Enviado a las Antillas con la misión de obtener armas para el ejército, ingresó en el estado
mayor de Mariño, quien combatía en el Oriente venezolano; más tarde pasó al estado mayor de
Bolívar y fue designado integrante de la comisión que firmó el armisticio y la regulación de la
guerra de Santa Ana de Trujillo (1820) con el general realista Pablo Morillo, por el que se
pretendía evitar al máximo los efectos de la guerra sobre la población civil.
Al año siguiente marchó al frente de un ejército en apoyo de la sublevación de Guayaquil, puerto
al cual también arribaron tropas del general San Martín.
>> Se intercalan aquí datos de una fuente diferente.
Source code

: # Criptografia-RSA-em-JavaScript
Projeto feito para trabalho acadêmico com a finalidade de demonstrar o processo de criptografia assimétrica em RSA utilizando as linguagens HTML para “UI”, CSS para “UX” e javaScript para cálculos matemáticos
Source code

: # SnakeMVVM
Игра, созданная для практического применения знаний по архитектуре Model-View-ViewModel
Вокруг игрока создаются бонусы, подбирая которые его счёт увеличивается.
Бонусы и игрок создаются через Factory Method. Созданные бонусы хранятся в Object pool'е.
Comenzó entonces la campaña de
liberación de Ecuador, que tuvo su culminación en Pichincha, batalla librada en 1822.

Con esta victoria de Sucre se consolidó la independencia de la Gran Colombia, se consumó la


de Ecuador y quedó el camino expedito para la liberación de Perú, tras la renuncia de San
Martín. Sucre entró en Lima en 1823, precediendo a Bolívar. Participó con él en la batalla de
Junín y, el 9 de diciembre de 1824, venció al virrey La Serna en Ayacucho, acción que significó
el fin del dominio español en el continente suramericano.
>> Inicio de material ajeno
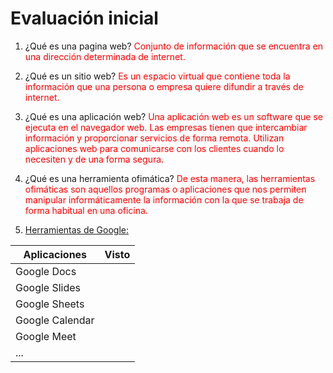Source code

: # Evaluación inicial

1. ¿Qué es una pagina web?
<span style="color:red">Conjunto de información que se encuentra en una dirección determinada de internet.</span>

2. ¿Qué es un sitio web?
<span style="color:red">Es un espacio virtual que contiene toda la información que una persona o empresa quiere difundir a través de internet.</span>

3. ¿Qué es una aplicación web?
<span style="color:red">Una aplicación web es un software que se ejecuta en el navegador web. Las empresas tienen que intercambiar información y proporcionar servicios de forma remota. Utilizan aplicaciones web para comunicarse con los clientes cuando lo necesiten y de una forma segura.</span>

4. ¿Qué es una herramienta ofimática?
<span style="color:red">De esta manera, las herramientas ofimáticas son aquellos programas o aplicaciones que nos permiten manipular informáticamente la información con la que se trabaja de forma habitual en una oficina.</span>

5. [Herramientas de Google:](https://www.google.com/intl/es-419/chrome/browser-tools/ "Enlace a la web del cole")

|Aplicaciones|Visto|
|----------|----------|
|Google Docs|    |
|Google Slides|    |
|Google Sheets|    |
|Google Calendar|    |
|Google Meet|    |
|...|    |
El Parlamento peruano lo nombró gran mariscal y general en jefe de los ejércitos. Al frente de
ellos marchó al Alto Perú, donde proclamó la República de Bolivia en homenaje al Libertador, a
quien encargó la redacción de su Constitución. La Asamblea local lo nombró presidente vitalicio,
pero dimitió en 1828 a raíz de los motines y la presión de los peruanos opuestos a la
independencia boliviana.
Jamás vio la América un ejército más disciplinado, más moral, ni más digno de un perfecto
General como lo fue Sucre. Sus movimientos estratégicos, su retirada, la elección del campo
en que debía triunfar, todo fue grande, todo inspiró respeto a sus enemigos, y todo contribuyó
a la esplendidez de la más señalada victoria sostenida en Latinoamérica.
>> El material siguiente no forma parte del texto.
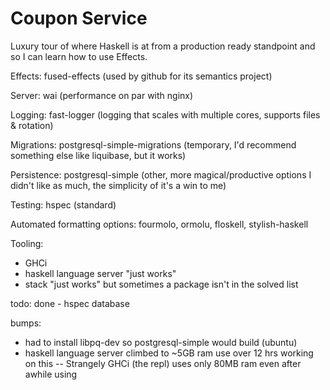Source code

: # Coupon Service

Luxury tour of where Haskell is at from a production ready standpoint and so I can learn how to use Effects.

Effects: fused-effects (used by github for its semantics project)

Server: wai (performance on par with nginx)

Logging: fast-logger (logging that scales with multiple cores, supports files & rotation)

Migrations: postgresql-simple-migrations (temporary, I'd recommend something else like liquibase, but it works)

Persistence: postgresql-simple (other, more magical/productive options I didn't like as much, the simplicity of it's a win to me)

Testing: hspec (standard)

Automated formatting options: fourmolo, ormolu, floskell, stylish-haskell

Tooling: 
- GHCi
- haskell language server "just works"
- stack "just works" but sometimes a package isn't in the solved list

todo:
done - hspec
database

bumps:
- had to install libpq-dev so postgresql-simple would build (ubuntu)
- haskell language server climbed to ~5GB ram use over 12 hrs working on this
-- Strangely GHCi (the repl) uses only 80MB ram even after awhile using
Su destreza militar, grandeza política y personalidad independentista, así como sus importantes
victorias para alcanzar una patria unida, despertaron los más viles sentimientos en sus
contrincantes, quienes planificaron y ejecutaron en las Montañas de Berruecos, cerca de Pasto,
su asesinato.

La muerte del Gran Mariscal de Ayacucho fue planificada con alevosía, ensañamiento, ventaja
y premeditación, y con un una emboscada acabaron con la vida de Antonio José de Sucre, quien
a sus 35 años se convirtió en uno de los próceres más respetados de Venezuela.

La Revolución Bolivariana rescató de las tinieblas el nombre de Sucre y colocó en el sitial de


honor que se merece. Gracias al profundo proceso de cambios sociales que vive Venezuela, se
creó la misión Sucre, en el año 2003, con el objetivo de incorporar a los jóvenes excluidos del
sistema educativo a la formación universitaria.

Gracias a esta misión social, más de medio millón de estudiantes, mil 643 aldeas en todo el país
y 116 mil 652 becarios se han visto beneficiados con la educación universitaria y han alcanzado
la superación personal para forjar una mejor patria. La Misión Sucre es la alternativa para la
inclusión en la educación universitaria.